• [Written task] Should the entries contain pictures, leave them out and return exactly the lines from the first through the line holding "infill lines, but".

== Data for this task ==

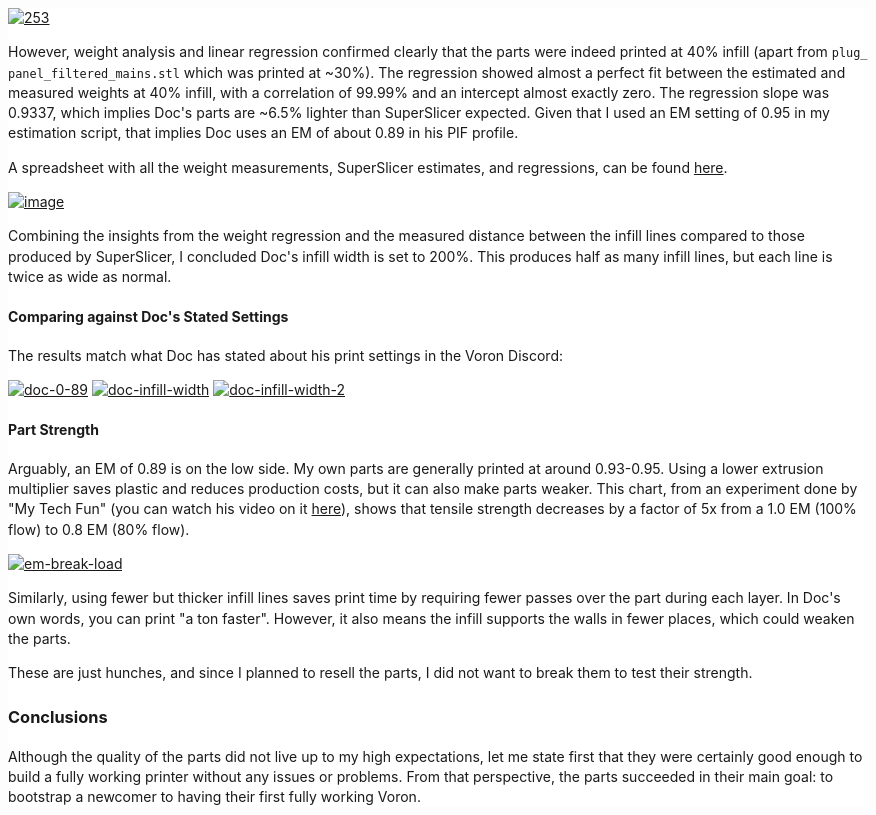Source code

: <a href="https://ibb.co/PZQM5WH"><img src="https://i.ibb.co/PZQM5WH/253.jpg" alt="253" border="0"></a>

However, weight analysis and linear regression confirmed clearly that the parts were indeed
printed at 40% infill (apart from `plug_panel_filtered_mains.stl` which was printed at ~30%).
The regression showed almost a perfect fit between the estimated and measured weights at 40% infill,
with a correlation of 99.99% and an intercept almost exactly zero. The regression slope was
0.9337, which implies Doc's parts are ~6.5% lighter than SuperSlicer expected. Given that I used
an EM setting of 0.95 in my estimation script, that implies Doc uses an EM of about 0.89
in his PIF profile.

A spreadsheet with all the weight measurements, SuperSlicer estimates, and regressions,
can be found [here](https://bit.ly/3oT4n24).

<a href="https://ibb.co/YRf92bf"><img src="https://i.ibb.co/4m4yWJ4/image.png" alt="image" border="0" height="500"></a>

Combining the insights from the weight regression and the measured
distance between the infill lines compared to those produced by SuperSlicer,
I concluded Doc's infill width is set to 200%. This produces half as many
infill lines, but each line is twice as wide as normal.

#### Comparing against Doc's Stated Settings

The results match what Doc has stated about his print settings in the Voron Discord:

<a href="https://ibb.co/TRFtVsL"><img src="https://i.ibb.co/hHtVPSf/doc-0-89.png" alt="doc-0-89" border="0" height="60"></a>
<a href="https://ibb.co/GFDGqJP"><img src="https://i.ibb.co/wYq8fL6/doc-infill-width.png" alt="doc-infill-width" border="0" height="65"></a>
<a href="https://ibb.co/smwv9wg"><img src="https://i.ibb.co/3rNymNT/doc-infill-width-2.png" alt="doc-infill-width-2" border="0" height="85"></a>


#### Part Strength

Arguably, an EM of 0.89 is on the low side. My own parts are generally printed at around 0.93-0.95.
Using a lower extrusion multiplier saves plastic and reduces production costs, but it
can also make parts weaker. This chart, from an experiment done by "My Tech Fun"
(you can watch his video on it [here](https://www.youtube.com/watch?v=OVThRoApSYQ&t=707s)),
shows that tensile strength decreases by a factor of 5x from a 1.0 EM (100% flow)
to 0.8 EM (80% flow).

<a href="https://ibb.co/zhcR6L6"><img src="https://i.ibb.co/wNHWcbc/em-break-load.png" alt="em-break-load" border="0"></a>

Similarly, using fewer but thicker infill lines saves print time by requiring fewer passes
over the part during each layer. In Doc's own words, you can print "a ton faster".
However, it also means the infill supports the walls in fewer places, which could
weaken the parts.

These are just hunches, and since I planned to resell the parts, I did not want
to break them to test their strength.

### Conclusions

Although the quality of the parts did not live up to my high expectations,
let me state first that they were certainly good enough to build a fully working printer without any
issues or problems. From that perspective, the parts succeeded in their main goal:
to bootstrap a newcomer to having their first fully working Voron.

===

• [Exercise solution]
Source code

: <a href="https://ibb.co/PZQM5WH"><img src="https://i.ibb.co/PZQM5WH/253.jpg" alt="253" border="0"></a>

However, weight analysis and linear regression confirmed clearly that the parts were indeed
printed at 40% infill (apart from `plug_panel_filtered_mains.stl` which was printed at ~30%).
The regression showed almost a perfect fit between the estimated and measured weights at 40% infill,
with a correlation of 99.99% and an intercept almost exactly zero. The regression slope was
0.9337, which implies Doc's parts are ~6.5% lighter than SuperSlicer expected. Given that I used
an EM setting of 0.95 in my estimation script, that implies Doc uses an EM of about 0.89
in his PIF profile.

A spreadsheet with all the weight measurements, SuperSlicer estimates, and regressions,
can be found [here](https://bit.ly/3oT4n24).

<a href="https://ibb.co/YRf92bf"><img src="https://i.ibb.co/4m4yWJ4/image.png" alt="image" border="0" height="500"></a>

Combining the insights from the weight regression and the measured
distance between the infill lines compared to those produced by SuperSlicer,
I concluded Doc's infill width is set to 200%. This produces half as many
infill lines, but each line is twice as wide as normal.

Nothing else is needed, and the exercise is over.